NEC was first described in the 1950s and 60s.4,6,7 Initially, NEC was considered to be a syndrome of vomiting, abdominal distention, gastrointestinal bleeding and shock due to ulcerations in the gastrointestinal tract, particularly the terminal ileum.4 At the time, the disease occurred mainly in infants born less than 1500 g and who were doing well and tolerating feedings, and most infants with NEC died.4 By the late 1970s, researchers had classified NEC through Bell’s staging, grouping infants by severity;8 however, NEC continued to be considered a singular disease. In the 1980s, neonatology experienced major advances that allowed survival of more premature infants. Because of this, the infants who developed NEC changed as well. In the 1970s, the average infant who developed NEC had a birth weight of 1645 g and a 45% chance of survival. In the 1980s, however, the average birth weight dropped to 1505 g, while the survival increased to 82%.9 Around this time, it became clear that the ‘NEC’ developed by this new cohort of extremely low birth weight infants was actually comprised of two separate disease processes.10 The first group is what we traditionally considered to be NEC. These infants are predominantly extremely premature infants,1 who most often develop injury when they reach a corrected gestation age between 28 and 32 weeks.11,12 NEC is thought to occur in these infants when intestinal bacteria penetrate the immature intestinal epithelial barrier defenses, leading to bacterial invasion of subepithelial tissues, resulting in development of inflammation and tissue necrosis.13,14 In contrast, the second group of infants develops spontaneous intestinal perforation (SIP), which is distinctly different from NEC.15,16 While NEC is essentially an inflammatory disease, SIP is thought to have a different pathophysiology. SIP has less of an inflammation component,17 develops at a different time in life and has a different, non-ischemic histopathology than NEC.18 In our lab, we have documented significant differences in the effects that NEC and SIP have on goblet and Paneth cells of the small intestinal epithelium.19

Because these two diseases can occur in similar patient cohorts, and especially as they both affect the small intestine, it is vital to distinguish between these two pathologies when developing clinical studies. The study by Gordon et al.18 does an outstanding job of defining a normative timeline for medical NEC compared to surgical NEC and SIP with a very large national data set.
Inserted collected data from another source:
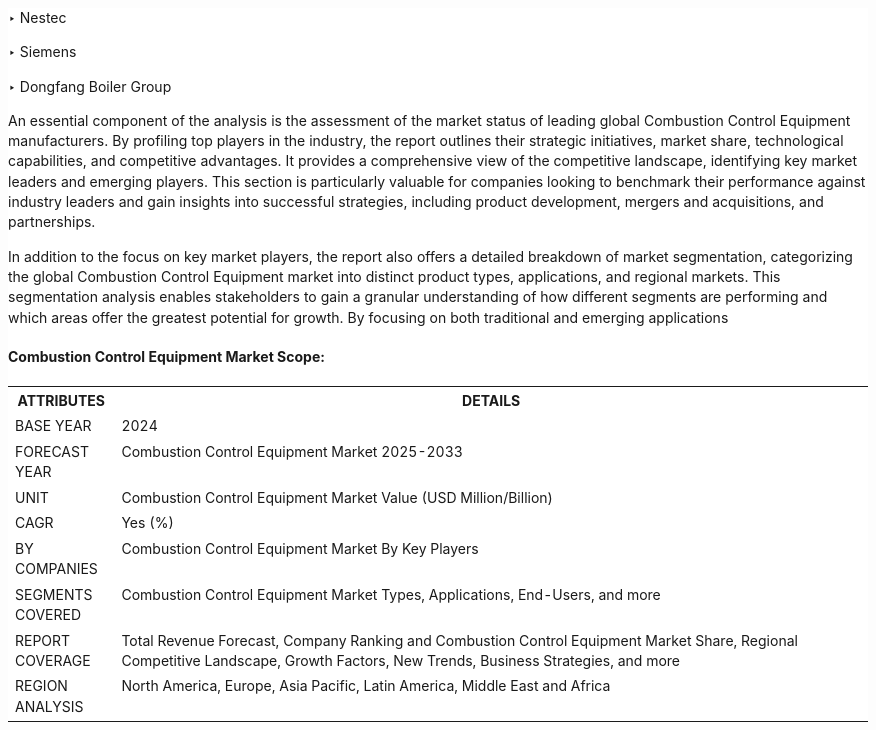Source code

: ‣ Nestec

‣ Siemens

‣ Dongfang Boiler Group

An essential component of the analysis is the assessment of the market status of leading global Combustion Control Equipment manufacturers. By profiling top players in the industry, the report outlines their strategic initiatives, market share, technological capabilities, and competitive advantages. It provides a comprehensive view of the competitive landscape, identifying key market leaders and emerging players. This section is particularly valuable for companies looking to benchmark their performance against industry leaders and gain insights into successful strategies, including product development, mergers and acquisitions, and partnerships.

In addition to the focus on key market players, the report also offers a detailed breakdown of market segmentation, categorizing the global Combustion Control Equipment market into distinct product types, applications, and regional markets. This segmentation analysis enables stakeholders to gain a granular understanding of how different segments are performing and which areas offer the greatest potential for growth. By focusing on both traditional and emerging applications

<h4>Combustion Control Equipment Market Scope:</h4>
<table>
<tr>
<th>ATTRIBUTES</th>
<th>DETAILS</th>
</tr>
<tr>
<td>BASE YEAR</td>
<td>2024</td>
</tr>
<tr>
<td>FORECAST YEAR</td>
<td>Combustion Control Equipment Market 2025-2033</td>
</tr>
<tr>
<td>UNIT</td>
<td>Combustion Control Equipment Market Value (USD Million/Billion)</td>
<tr>
<td>CAGR</td>
<td>Yes (%)</td>
</tr>
</tr>
<tr>
<td>BY COMPANIES</td>
<td>Combustion Control Equipment Market By Key Players</td>
</tr>
<tr>
<td>SEGMENTS COVERED</td>
<td>Combustion Control Equipment Market Types, Applications, End-Users, and more</td>
</tr>
<tr>
<td>REPORT COVERAGE</td>
<td>Total Revenue Forecast, Company Ranking and Combustion Control Equipment Market Share, Regional Competitive Landscape, Growth Factors, New Trends, Business Strategies, and more</td>
</tr>
<tr>
<td>REGION ANALYSIS</td>
<td>North America, Europe, Asia Pacific, Latin America, Middle East and Africa</td>
</tr>
</table>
By taking measures to derive the cleanest data set possible, the authors have provided clinicians an important blueprint of when these diseases strike, which will allow neonatologists and surgeons to better distinguish between NEC and SIP. This is vital, as evidence is clearly showing differences in outcomes between infants with surgical NEC and SIP.20

NEC remains one of the greatest challenges that affect premature infants and plague the physicians and nurses who take care of them. As researchers are attempting new strategies to prevent NEC, it is critical that we do not confound our studies with infants who have intestinal pathology that is not in fact NEC. By generating clean, normative data from large databases, studies like the one by Gordon et al. will greatly enhance these efforts.